Tough language. "Unconscionable." "Insulting."

And now Senate Democrats agree to its addition to the stimulus bill. 

This isn't hypocrisy. Wyden and Democrats don't support the provision, even though they are going to vote for it. It is give and take. It is the hard, contradictory, messy business of getting legislation passed. Trump had earlier hinted that he would veto the proposed stimulus bill. Now he won't. 

Democrats wanted increases to the earned income tax credit for the working poor. The 100% meal deduction was the price. Democrats can console themselves. Expense-account customers are known to be reliably good tippers. Some of this money will trickle down to employees.  

Joe Biden won't be the center of attention in the way that Donald Trump was. That will be a problem for the American political entertainment industry. It isn't a problem for American government; it is a solution. The Constitution was designed to create uneasy consensus among the various interests, regions, and people of a diverse country, and legislatures accomplish that in their slow, messy way, win-some-lose-some manner.

The American public may demand star-centered Article Two government. That is the political exhibition that cable news, talk radio, and the entire political-entertainment industry offer. Article One government is an ensemble show.

The Rolling Stones understood what is happening:

     "You can't always get what you want, 
      You can't always get what you want.

****

# [SET EXERCISE 1]
In the stimulus bill piece, what did Democrats want in exchange for accepting the 100% meal deduction?
# [SET EXERCISE 2]
Repeat the stimulus bill piece word for word, beginning at the words "The American public" and stopping after "an ensemble show.".
# [SET EXERCISE 3]
Go on with the stimulus bill piece from its last line.

# [SUPPLIED INFORMATION]
****

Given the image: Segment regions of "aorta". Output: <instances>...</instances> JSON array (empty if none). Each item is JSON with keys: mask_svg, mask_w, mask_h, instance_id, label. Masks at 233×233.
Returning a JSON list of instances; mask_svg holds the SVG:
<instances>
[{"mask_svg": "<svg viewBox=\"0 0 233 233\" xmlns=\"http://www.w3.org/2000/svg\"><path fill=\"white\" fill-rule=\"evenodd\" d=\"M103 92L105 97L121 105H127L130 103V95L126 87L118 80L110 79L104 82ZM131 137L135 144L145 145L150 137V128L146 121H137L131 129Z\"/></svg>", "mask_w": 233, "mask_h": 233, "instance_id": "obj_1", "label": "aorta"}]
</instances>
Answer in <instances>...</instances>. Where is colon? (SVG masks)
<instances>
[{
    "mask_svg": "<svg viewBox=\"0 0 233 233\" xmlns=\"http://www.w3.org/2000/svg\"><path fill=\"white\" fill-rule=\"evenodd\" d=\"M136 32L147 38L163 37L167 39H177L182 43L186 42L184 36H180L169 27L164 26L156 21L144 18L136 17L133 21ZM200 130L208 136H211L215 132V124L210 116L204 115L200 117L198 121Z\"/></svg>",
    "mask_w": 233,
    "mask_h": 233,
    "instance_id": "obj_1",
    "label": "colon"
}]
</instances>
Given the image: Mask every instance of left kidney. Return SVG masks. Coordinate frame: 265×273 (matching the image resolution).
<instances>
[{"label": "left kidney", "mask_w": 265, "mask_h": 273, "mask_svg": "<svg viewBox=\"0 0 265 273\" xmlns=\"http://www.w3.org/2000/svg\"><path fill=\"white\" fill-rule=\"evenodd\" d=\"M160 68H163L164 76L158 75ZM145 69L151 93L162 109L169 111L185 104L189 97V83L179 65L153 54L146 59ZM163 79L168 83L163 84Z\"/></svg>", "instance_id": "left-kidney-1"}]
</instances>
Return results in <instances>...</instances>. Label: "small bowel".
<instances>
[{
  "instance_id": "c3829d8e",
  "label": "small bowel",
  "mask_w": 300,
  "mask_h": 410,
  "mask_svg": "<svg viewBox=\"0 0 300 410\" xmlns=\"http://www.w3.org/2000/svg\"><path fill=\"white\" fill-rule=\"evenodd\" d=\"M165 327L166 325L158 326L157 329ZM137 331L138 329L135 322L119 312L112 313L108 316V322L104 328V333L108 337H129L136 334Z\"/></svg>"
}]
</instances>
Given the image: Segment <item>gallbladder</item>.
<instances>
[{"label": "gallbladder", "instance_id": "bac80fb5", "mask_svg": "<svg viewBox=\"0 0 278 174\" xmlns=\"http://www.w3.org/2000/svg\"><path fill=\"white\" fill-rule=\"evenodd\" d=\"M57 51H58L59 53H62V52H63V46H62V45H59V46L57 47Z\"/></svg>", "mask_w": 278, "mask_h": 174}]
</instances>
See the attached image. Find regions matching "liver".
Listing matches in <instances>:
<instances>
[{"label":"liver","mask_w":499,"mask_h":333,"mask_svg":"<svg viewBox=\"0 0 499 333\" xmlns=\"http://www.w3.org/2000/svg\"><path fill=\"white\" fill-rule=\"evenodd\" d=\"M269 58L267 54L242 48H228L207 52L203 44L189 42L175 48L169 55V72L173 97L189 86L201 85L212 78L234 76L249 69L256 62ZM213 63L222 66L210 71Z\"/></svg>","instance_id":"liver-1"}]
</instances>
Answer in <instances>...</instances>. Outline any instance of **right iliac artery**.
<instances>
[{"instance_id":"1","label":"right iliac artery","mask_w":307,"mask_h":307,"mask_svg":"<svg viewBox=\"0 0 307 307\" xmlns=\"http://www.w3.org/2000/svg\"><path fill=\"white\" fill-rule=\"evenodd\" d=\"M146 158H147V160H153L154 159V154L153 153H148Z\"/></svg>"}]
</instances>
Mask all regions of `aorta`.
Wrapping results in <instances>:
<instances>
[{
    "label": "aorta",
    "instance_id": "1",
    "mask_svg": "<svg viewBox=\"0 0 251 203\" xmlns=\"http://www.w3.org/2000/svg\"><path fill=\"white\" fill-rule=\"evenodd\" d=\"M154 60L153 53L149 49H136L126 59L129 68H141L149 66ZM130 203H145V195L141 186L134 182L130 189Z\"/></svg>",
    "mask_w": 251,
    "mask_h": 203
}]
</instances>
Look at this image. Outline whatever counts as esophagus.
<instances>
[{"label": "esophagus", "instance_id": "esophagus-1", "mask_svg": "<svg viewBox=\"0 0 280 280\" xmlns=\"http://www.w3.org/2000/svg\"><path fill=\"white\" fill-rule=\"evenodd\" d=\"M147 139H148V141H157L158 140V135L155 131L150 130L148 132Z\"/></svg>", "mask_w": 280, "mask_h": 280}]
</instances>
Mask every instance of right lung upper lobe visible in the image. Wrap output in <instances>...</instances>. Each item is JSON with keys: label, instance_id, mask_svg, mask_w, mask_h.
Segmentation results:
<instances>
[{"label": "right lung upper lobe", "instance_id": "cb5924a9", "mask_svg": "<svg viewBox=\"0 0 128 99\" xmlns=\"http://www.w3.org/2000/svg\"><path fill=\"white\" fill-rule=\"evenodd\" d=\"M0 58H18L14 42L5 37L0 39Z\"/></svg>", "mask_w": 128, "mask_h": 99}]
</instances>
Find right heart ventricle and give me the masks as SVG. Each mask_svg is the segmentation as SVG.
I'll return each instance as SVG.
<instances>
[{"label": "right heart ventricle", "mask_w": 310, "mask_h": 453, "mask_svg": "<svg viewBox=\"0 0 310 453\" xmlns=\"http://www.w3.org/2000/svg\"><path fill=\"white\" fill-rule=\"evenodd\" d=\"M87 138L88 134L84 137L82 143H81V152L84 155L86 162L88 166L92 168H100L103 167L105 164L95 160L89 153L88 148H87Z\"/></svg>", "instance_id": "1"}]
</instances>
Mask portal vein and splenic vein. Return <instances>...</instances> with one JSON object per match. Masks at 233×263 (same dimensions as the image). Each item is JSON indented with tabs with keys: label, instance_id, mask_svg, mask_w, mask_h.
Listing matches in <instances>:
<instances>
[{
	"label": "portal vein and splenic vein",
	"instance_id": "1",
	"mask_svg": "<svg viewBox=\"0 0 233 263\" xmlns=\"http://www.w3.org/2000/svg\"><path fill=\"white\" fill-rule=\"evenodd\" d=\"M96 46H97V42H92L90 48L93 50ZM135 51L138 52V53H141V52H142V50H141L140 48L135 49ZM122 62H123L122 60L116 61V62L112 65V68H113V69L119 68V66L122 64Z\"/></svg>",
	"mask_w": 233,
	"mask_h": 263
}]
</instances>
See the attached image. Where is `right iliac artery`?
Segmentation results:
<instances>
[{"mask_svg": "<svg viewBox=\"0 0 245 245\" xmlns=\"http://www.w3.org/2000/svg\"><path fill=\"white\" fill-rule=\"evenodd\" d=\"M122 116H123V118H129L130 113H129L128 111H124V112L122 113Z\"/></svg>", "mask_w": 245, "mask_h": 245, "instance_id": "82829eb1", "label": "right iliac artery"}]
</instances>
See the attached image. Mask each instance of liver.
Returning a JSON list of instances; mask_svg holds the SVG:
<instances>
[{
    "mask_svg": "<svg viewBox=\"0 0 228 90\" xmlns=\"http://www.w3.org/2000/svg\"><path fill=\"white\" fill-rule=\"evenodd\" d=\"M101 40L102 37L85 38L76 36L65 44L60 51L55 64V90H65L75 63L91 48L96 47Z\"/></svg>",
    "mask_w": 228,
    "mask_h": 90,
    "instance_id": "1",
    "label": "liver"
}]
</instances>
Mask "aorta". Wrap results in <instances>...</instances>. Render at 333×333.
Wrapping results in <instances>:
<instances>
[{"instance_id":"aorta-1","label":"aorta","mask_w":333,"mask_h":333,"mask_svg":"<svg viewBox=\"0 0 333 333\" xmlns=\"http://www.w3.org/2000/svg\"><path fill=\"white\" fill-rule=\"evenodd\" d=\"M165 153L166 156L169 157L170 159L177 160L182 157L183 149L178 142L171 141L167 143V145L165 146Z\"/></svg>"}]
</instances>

****

# [TASK ANSWER 1]
Increases to the earned income tax credit for the working poor.

# [TASK ANSWER 2]
The American public may demand star-centered Article Two government. That is the political exhibition that cable news, talk radio, and the entire political-entertainment industry offer. Article One government is an ensemble show.

# [TASK ANSWER 3]
      But if you try sometime, you just might find, 
     You get what you need."




2 comments:

Rick Millward said...

Despite being debunked by economists and an affront to common sense, "trickle down" survives. A victory for continuing income inequality.

Knowing customers can fully deduct costs encourages businesses to raise prices as well, causing inflation, so the "benefit" is moot.

By the way, the only people who think tipping is beneficial have never had to live off them. It should be abolished in favor of raising wages and benefits. Then if a customer wants to reward service he can do it without the feeling of being extorted, and service jobs would have the dignity they deserve.

Wealth accumulation in this society is the result of businesses avoiding the costs of production at every level; raw materials, environmental impacts, health impacts, wages and benefits, you name it. As a result we are up to our necks in garbage and the entire planet is threatened.

Hardly a triumph of negotiation.

Michael Trigoboff said...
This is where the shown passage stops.